A former co-worker suggested on multiple occasions - both during and after the time we worked together - that I, as a practicing Jewish person, would find fulfilment by joining Jews for Jesus. No amount of explaining that J4J is a Christian organization could dispel this notion.
awright! out-n-out hostility! no passive/aggressive stuff THERE…of course, your dad should have taken up for you & seriously reconsidered his commitment to such a person. If not, cut ties with them. Don’t get together for holidays. Don’t call on birthdays. Don’t expect anything from them at all. Obviously your survival is more important than trying to have a decent relationship that just isn’t there. My psychiatrist said of my mother(who he’d met), “I hope you’re not looking for any validation there, because there is none. It’s like sucking on a dry tit.”
The psychology is what is relevant here, not which creature requires more responsibility or risk to love. A human being feels how a human being feels. As I stated before, yes, there are those who for whatever reason, can only (or mostly) feel love for their pets. I don’t know why, but from what I’ve seen and read, things like trust issues and so on. Who knows? But you’re questioning the intensity of their feelings as if you know what they truly feel inside. You don’t. Know one can, but you can see the evidence in how they behave.
Comparing the two doesn’t mock anything. Just because person A feels X units of love and loss when their loved one dies doesn’t preclude person B from **feeling **exactly the same units of love and loss when their pet dies. Whether or not it’s “wrong” or impossible, or not “dangerous” (really now?), or whatever according to YOU, doesn’t change how person B’s actual emotions work. And it doesn’t demean or cheapen person A’s loss.

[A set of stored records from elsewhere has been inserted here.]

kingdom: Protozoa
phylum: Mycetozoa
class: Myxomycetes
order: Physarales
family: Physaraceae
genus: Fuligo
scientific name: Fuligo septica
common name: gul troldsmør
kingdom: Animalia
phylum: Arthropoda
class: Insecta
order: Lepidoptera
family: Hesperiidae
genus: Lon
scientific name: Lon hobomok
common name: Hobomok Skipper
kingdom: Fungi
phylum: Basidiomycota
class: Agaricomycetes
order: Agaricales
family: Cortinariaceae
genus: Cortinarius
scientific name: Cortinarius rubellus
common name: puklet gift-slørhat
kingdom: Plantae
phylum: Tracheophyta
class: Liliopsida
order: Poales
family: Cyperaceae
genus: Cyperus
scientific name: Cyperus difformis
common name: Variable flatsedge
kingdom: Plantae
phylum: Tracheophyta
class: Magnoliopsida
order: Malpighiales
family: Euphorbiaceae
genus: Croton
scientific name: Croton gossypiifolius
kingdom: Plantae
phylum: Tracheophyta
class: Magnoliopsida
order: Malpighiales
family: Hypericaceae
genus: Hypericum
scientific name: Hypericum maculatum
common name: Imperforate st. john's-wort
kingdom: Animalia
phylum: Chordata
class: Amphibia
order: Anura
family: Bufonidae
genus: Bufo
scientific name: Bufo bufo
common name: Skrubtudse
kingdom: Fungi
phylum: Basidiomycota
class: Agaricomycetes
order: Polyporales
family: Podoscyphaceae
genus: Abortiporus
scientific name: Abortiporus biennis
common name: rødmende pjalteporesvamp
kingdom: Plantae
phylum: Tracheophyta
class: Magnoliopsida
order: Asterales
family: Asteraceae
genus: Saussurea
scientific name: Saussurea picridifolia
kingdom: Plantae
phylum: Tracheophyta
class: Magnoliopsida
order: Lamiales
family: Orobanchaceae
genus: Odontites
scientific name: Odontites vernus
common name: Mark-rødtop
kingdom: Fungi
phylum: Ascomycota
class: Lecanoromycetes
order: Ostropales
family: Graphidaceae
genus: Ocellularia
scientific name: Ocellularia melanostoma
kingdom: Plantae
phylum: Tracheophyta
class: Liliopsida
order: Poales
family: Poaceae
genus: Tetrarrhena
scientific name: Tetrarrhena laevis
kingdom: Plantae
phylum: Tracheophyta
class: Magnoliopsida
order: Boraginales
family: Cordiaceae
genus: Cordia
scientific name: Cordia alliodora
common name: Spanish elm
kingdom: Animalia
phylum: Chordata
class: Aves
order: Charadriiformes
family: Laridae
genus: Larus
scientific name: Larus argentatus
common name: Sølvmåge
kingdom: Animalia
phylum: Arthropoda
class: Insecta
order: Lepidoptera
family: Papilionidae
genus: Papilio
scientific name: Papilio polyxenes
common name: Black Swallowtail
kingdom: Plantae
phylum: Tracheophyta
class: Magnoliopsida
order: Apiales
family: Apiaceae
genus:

Human emotions themselves are complicated, risky and fraught with failure. It’s not the object of the affections that make them this way. It’s quite possible for a human to transfer strong emotions to a pet (that arguably and according to you), more correctly belong on another human.
Yeah, that’s kind of why this is just a borderline example for this thread. It was just that I put a lot of effort (and money) into learning accounting and though I like China and all, I wasn’t going to waste my education for $10 an hour teaching children their ABCs for the benefit of a rich school boss.
I’ve learnt from experience to never tell a Christian you have Jewish ancestry, no matter how remote.
Many of them care more about getting Jews to abandon their religion than to get atheists to accept theirs. :dubious:
Trust me, there are plenty of Christians who are OK with someone being Jewish, but not OK for someone to be anything except Christian or Jewish.
I’ve learned not to bring up my atheism IRL unless I can get away from the person quickly, if I need to.
ETA: Many Christians seem to think that atheists are Satanists. I’ve tried explaining that Satanists believe in a supernatural power, while atheists don’t. No good. What’s that old saying about using logic to convince someone from a viewpoint that he didn’t use logic to form?